I am delighted to announce the new Daniel Webster Program at Dartmouth College. Headed up by Dartmouth Government Professor James Murphy, the program will host lectures, conferences, and provide curriculum counseling for students seeking to study Western Civilization. The precise focus of the program reflects Jim’s particular interests–the continuity of thought from the Ancients to the Moderns.
This Friday the Webster Program will have its first “Janus Lecturer,” Anthony Kronman, who will lecture on his book “Education’s End.” I read Dean Kronman’s book back in the fall and found it to be a terrific and stimulating work. His chapter on the terrible influence of political correctness on education, and especially the humanities, is an especially valuable and original chapter.
I wish Professor Murphy and all those affiliated with the Webster Program all the best. This is a splendid undertaking and I am extremely pleased that it has come about. I wish that we had this when I was a student!
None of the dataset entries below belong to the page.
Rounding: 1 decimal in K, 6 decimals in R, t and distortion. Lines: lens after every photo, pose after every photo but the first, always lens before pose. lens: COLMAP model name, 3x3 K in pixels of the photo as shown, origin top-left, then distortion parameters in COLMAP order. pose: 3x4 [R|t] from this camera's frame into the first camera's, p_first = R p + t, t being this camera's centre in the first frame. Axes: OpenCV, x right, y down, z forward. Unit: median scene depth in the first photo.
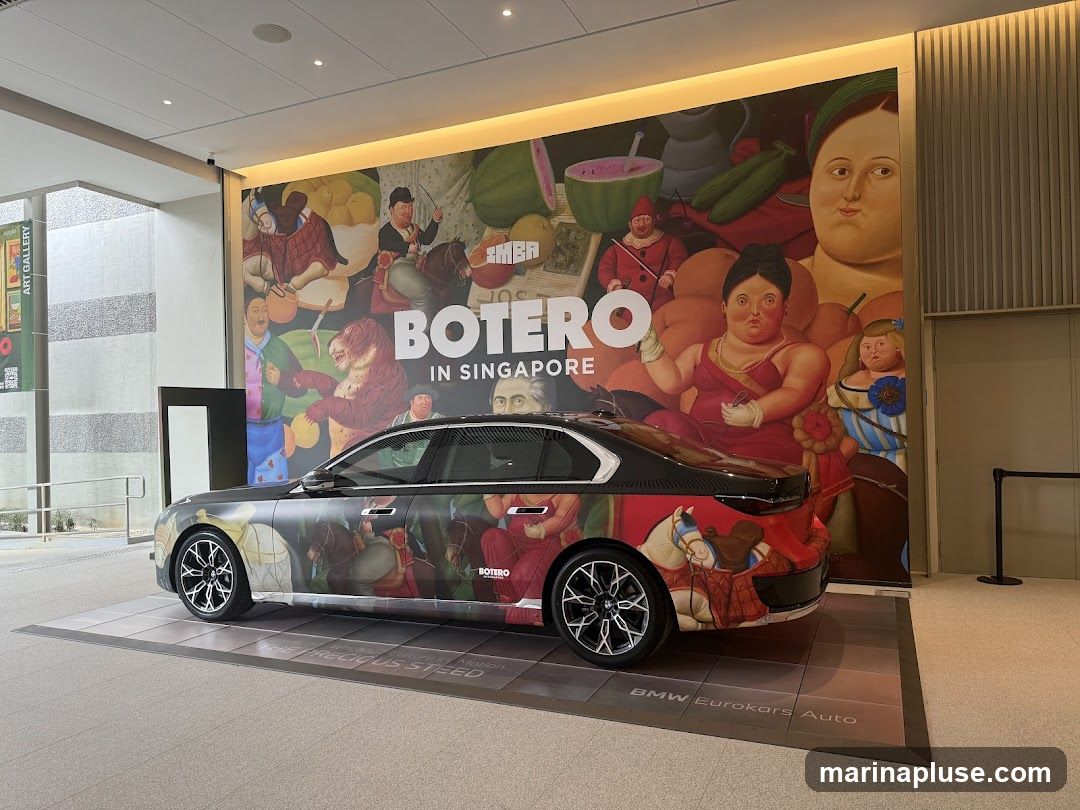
lens RADIAL K [[749.2, 0, 540.0], [0, 749.2, 405.0], [0, 0, 1]] dist [0.111163, -0.001145]
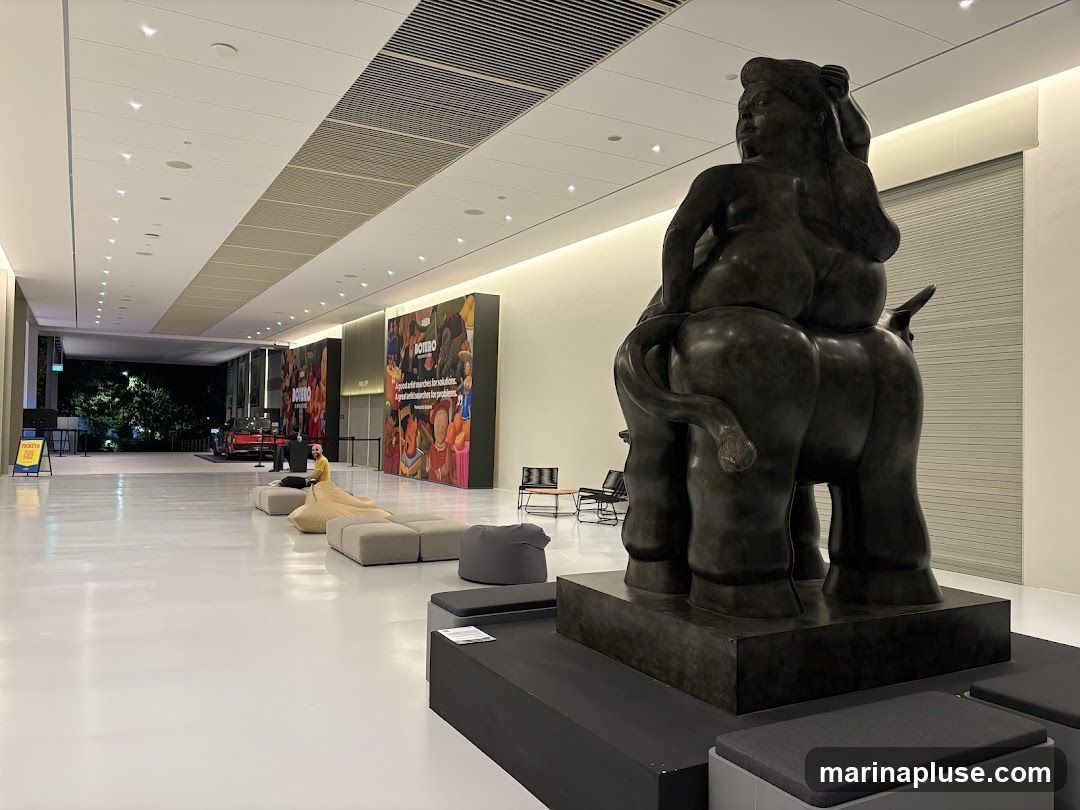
lens RADIAL K [[749.2, 0, 540.0], [0, 749.2, 405.0], [0, 0, 1]] dist [0.111163, -0.001145]
pose [[0.813492, 0.026682, -0.580964, 3.051606], [-0.031876, 0.999491, 0.001271, -0.093201], [0.580702, 0.017485, 0.813928, -1.324644]]
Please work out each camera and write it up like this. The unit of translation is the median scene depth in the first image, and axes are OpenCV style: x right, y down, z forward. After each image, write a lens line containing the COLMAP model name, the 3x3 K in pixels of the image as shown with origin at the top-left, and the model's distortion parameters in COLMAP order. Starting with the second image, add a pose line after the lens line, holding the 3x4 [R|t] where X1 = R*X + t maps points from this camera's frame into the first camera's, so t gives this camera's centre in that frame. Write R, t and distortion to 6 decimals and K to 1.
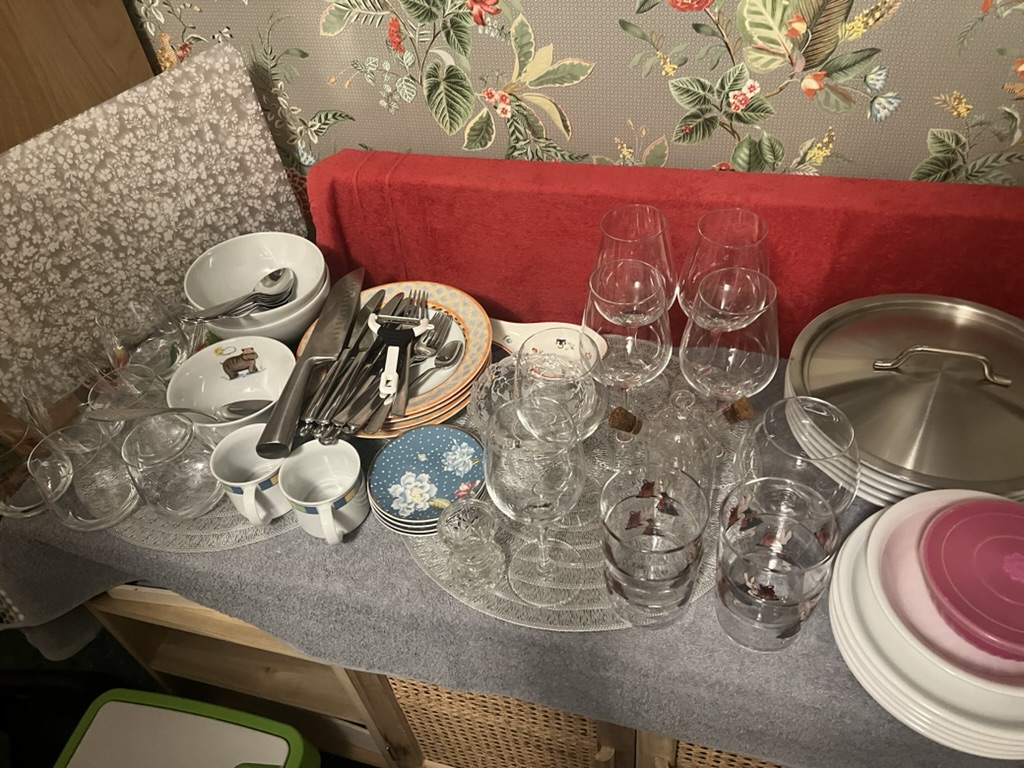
lens RADIAL K [[774.5, 0, 524.8], [0, 774.5, 380.9], [0, 0, 1]] dist [0.047707, -0.064271]
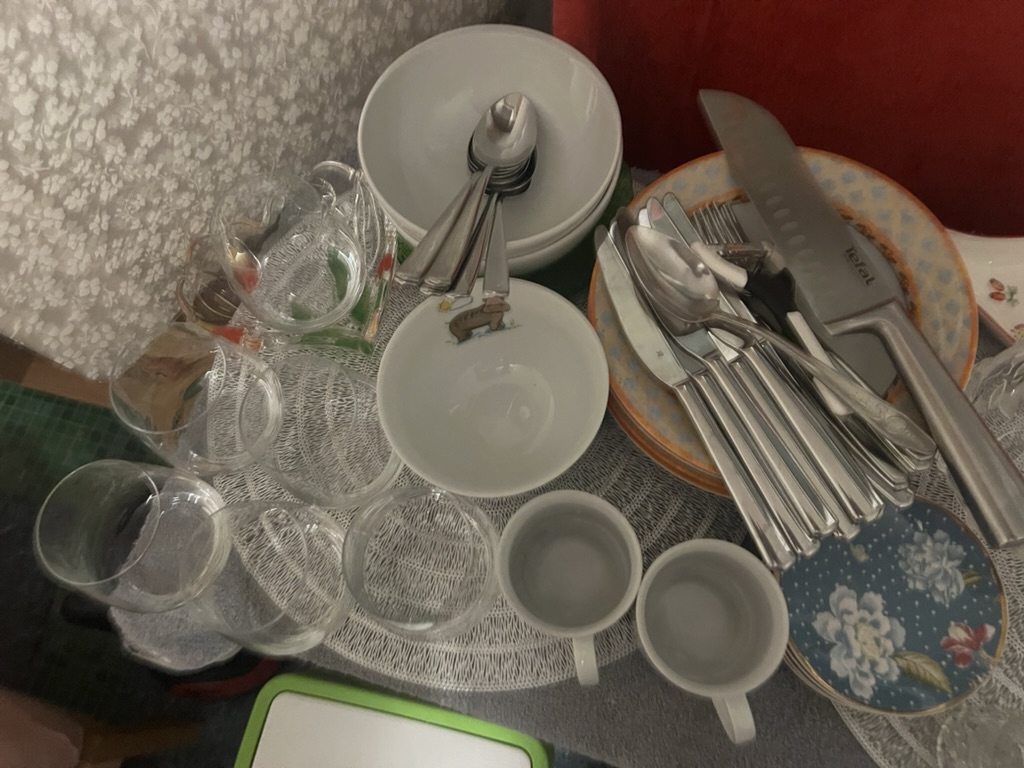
lens RADIAL K [[774.5, 0, 519.3], [0, 774.5, 378.7], [0, 0, 1]] dist [0.047707, -0.064271]
pose [[0.999734, 0.021588, -0.008140, -0.327465], [-0.016167, 0.907208, 0.420371, -0.214213], [0.016460, -0.420127, 0.907316, 0.476074]]
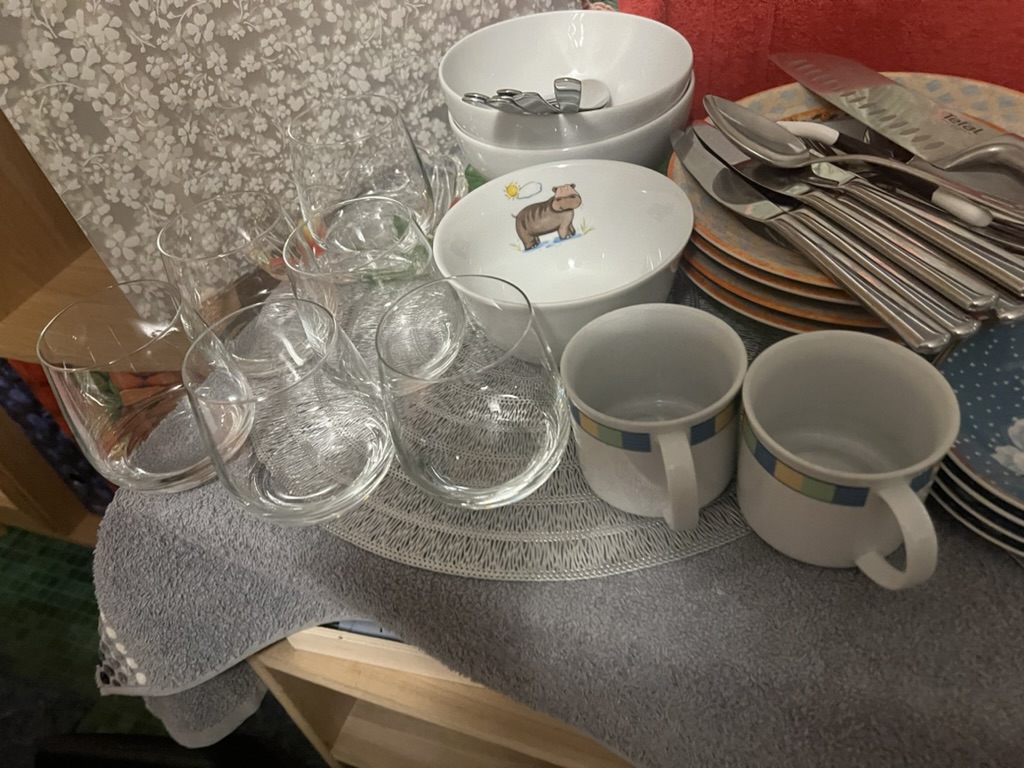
lens RADIAL K [[774.5, 0, 506.9], [0, 774.5, 391.2], [0, 0, 1]] dist [0.047707, -0.064271]
pose [[0.992385, 0.025064, -0.120599, -0.323121], [-0.026273, 0.999619, -0.008447, 0.098180], [0.120342, 0.011551, 0.992665, 0.475790]]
When I was in college I didn’t have strong views on the value of a core curriculum (we didn’t have one, of course). After going to law school, however, I have become a believer in the value of some sort of core curriculum or common learning experience. In my opinion first year of law school is one of the most effective learning experiences that students can have in their educational career, and one reason is because the first year of law school is essentially a core curriculum. Students take all of the same classes and wrestle with all of the same new concepts. Equally important, this provides students with a common currency of concepts and educational challenges, such that the out of classroom experience reinforces the in-class experience. Students start finding themselves talking about cases and using concepts outside of their class time. One difficulty with upper-class learning in law school, I think, is that the curriculum quickly becomes fragmented such that students are no longer taking the same classes and being exposed to the same set of concepts.
I think that undergraduate education would similarly benefit from having some similar sort of common learning experience.